▶ [Set of tasks]:
#1 In the love poem, switch "pole-star" for "morning star" and write out the passage from "Whenever I hear" to "past and forever." again.
#2 In the post on love poetry, which poet is called the master of universal love poetry?

▶ [Reading passage]:
This is more of a spiritual poem, but it is on the theme of Love, which has any different meanings, for me in it's highest form, love is who we are and the essense of all that is, infinite and eternal, the energy that makes the plants grow and our true nature, the warmth of the sun, the ocean and the impetus for the waves to rise and fall, simply because that is their nature, the quality of light in the truth of the heart, simply at rest, being.
We have a thread on Rumi already, he is for me the master of universal love poetry, but another favourite of mine is Tagore an Indian spirituall poet.
Unending Love
I seem to have loved you in numberless forms, numberless times... In life after life, in age after age, forever. My spellbound heart has made and remade the necklace of songs, That you take as a gift, wear round your neck in your many forms, In life after life, in age after age, forever.
Whenever I hear old chronicles of love, it's age old pain, It's ancient tale of being apart or together. As I stare on and on into the past, in the end you emerge, Clad in the light of a pole-star, piercing the darkness of time. You become an image of what is remembered forever.
You and I have floated here on the stream that brings from the fount. At the heart of time, love of one for another. We have played along side millions of lovers, Shared in the same shy sweetness of meeting, the distressful tears of farewell, Old love but in shapes that renew and renew forever.
Today it is heaped at your feet, it has found its end in you The love of all man's days both past and forever: Universal joy, universal sorrow, universal life. The memories of all loves merging with this one love of ours - And the songs of every poet past and forever.

(Stored data entries)

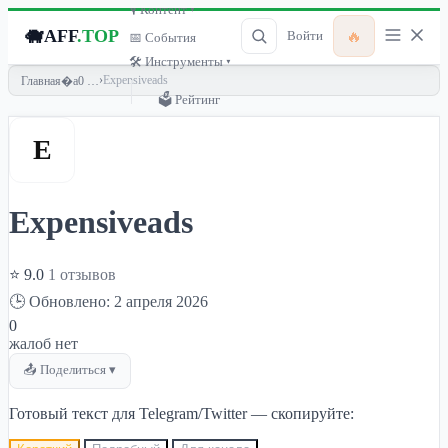
🎙 Контент ▾
🐗
AFF
.TOP
🔥
Войти
📅 События
🛠 Инструменты ▾
›
Expensiveads
Главная
🗳 Рейтинг
E
Expensiveads
⭐ 9.0
1 отзывов
🕒 Обновлено: 2 апреля 2026
0
жалоб нет
📤 Поделиться ▾
Готовый текст для Telegram/Twitter — скопируйте:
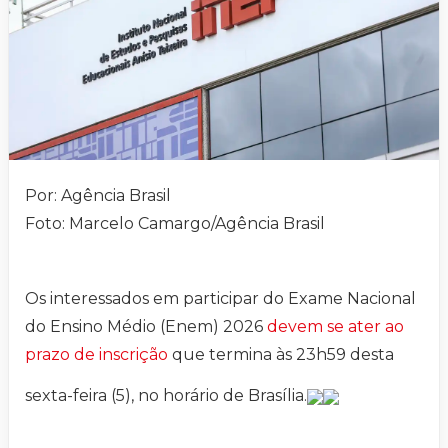
Por: Agência Brasil
Foto: Marcelo Camargo/Agência Brasil
Os interessados em participar do Exame Nacional
do Ensino Médio (Enem) 2026
devem se ater ao
prazo de inscrição
que termina às 23h59 desta
sexta-feira (5), no horário de Brasília.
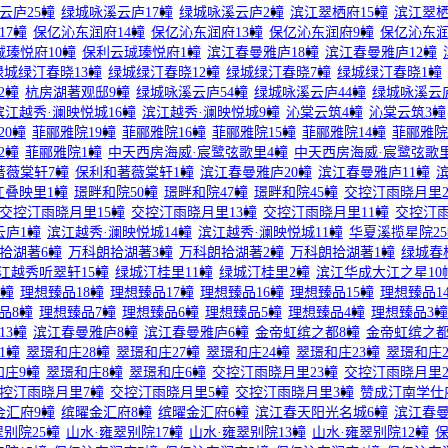
云庐25幢
绿城咏溪云庐17幢
绿城咏溪云庐2幢
滨江翠栖府15幢
滨江翠栖
17幢
保亿沁东润府14幢
保亿沁东润府13幢
保亿沁东润府9幢
保亿沁东润
珹瑧悦府10幢
保利云珹瑧悦府1幢
滨江春曼雅庐18幢
滨江春曼雅庐12幢
绿城绿汀春晓13幢
绿城绿汀春晓12幢
绿城绿汀春晓7幢
绿城绿汀春晓1幢
2幢
杭房湖著观邸9幢
绿城咏溪云庐54幢
绿城咏溪云庐44幢
绿城咏溪云
滨江越秀·澜映悦城16幢
滨江越秀·澜映悦城9幢
沁棠云筑4幢
沁棠云筑3幢
20幢
菲郦雅院19幢
菲郦雅院16幢
菲郦雅院15幢
菲郦雅院14幢
菲郦雅院
2幢
菲郦雅院1幢
中天西房海威·宸鹭弦歌里4幢
中天西房海威·宸鹭弦歌
著薇棠轩7幢
保利和著薇棠轩1幢
滨江春曼雅庐20幢
滨江春曼雅庐11幢
江叠映里1幢
璟畔和院50幢
璟畔和院47幢
璟畔和院45幢
交控汀雨晓月里2
交控汀雨晓月里15幢
交控汀雨晓月里13幢
交控汀雨晓月里11幢
交控汀雨
云庐1幢
滨江越秀·澜映悦城14幢
滨江越秀·澜映悦城11幢
华夏溪揽星院2
拾湖著6幢
万科朗拾湖著3幢
万科朗拾湖著2幢
万科朗拾湖著1幢
绿城春
江越秀听翠轩15幢
绿城汀桂里11幢
绿城汀桂里2幢
滨江华成大江之星10
2幢
理想臻品18幢
理想臻品17幢
理想臻品16幢
理想臻品15幢
理想臻品1
品8幢
理想臻品7幢
理想臻品6幢
理想臻品5幢
理想臻品4幢
理想臻品3幢
13幢
滨江春曼雅庐8幢
滨江春曼雅庐6幢
金帝虹缤之都8幢
金帝虹缤之都
1幢
翠璟和庄28幢
翠璟和庄27幢
翠璟和庄24幢
翠璟和庄23幢
翠璟和庄2
和庄9幢
翠璟和庄8幢
翠璟和庄6幢
交控汀雨晓月里23幢
交控汀雨晓月里2
控汀雨晓月里7幢
交控汀雨晓月里5幢
交控汀雨晓月里3幢
赞成汀南学仕
金汇府9幢
缤曜金汇府8幢
缤曜金汇府6幢
滨江春天阳光名城6幢
滨江春曼
翠别院25幢
山水·雍翠别院17幢
山水·雍翠别院13幢
山水·雍翠别院12幢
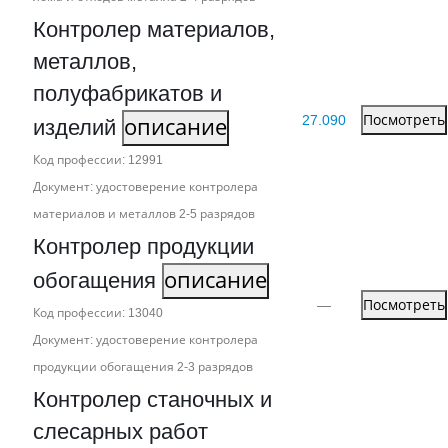
Контролер материалов,
металлов,
полуфабрикатов и
27.090
Посмотреть
изделий
описание
Код профессии: 12991
Документ: удостоверение контролера
материалов и металлов 2‑5 разрядов
Контролер продукции
обогащения
описание
—
Посмотреть
Код профессии: 13040
Документ: удостоверение контролера
продукции обогащения 2‑3 разрядов
Контролер станочных и
слесарных работ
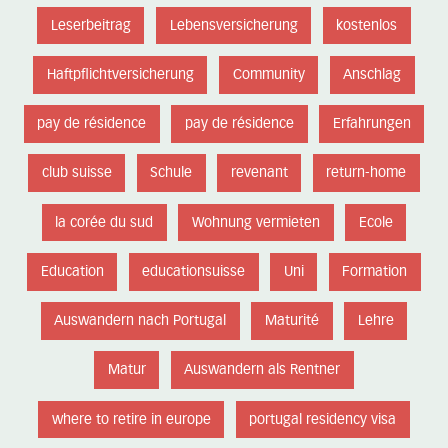
Leserbeitrag
Lebensversicherung
kostenlos
Haftpflichtversicherung
Community
Anschlag
pay de résidence
pay de résidence
Erfahrungen
club suisse
Schule
revenant
return-home
la corée du sud
Wohnung vermieten
Ecole
Education
educationsuisse
Uni
Formation
Auswandern nach Portugal
Maturité
Lehre
Matur
Auswandern als Rentner
where to retire in europe
portugal residency visa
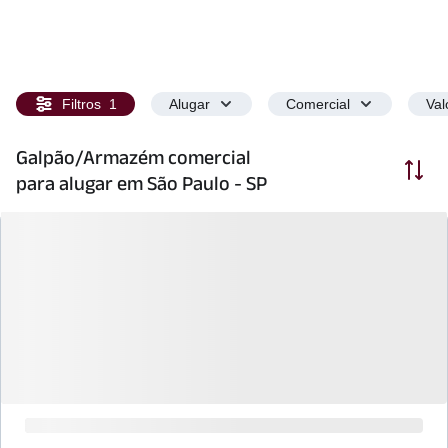
Filtros
1
Alugar
Comercial
Val
Galpão/Armazém comercial
Ordenar
para alugar em São Paulo - SP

▶ [Answers below]:
#1
Whenever I hear old chronicles of love, it's age old pain, It's ancient tale of being apart or together. As I stare on and on into the past, in the end you emerge, Clad in the light of a morning star, piercing the darkness of time. You become an image of what is remembered forever.
You and I have floated here on the stream that brings from the fount. At the heart of time, love of one for another. We have played along side millions of lovers, Shared in the same shy sweetness of meeting, the distressful tears of farewell, Old love but in shapes that renew and renew forever.
Today it is heaped at your feet, it has found its end in you The love of all man's days both past and forever: Universal joy, universal sorrow, universal life. The memories of all loves merging with this one love of ours - And the songs of every poet past and forever.

#2 Rumi.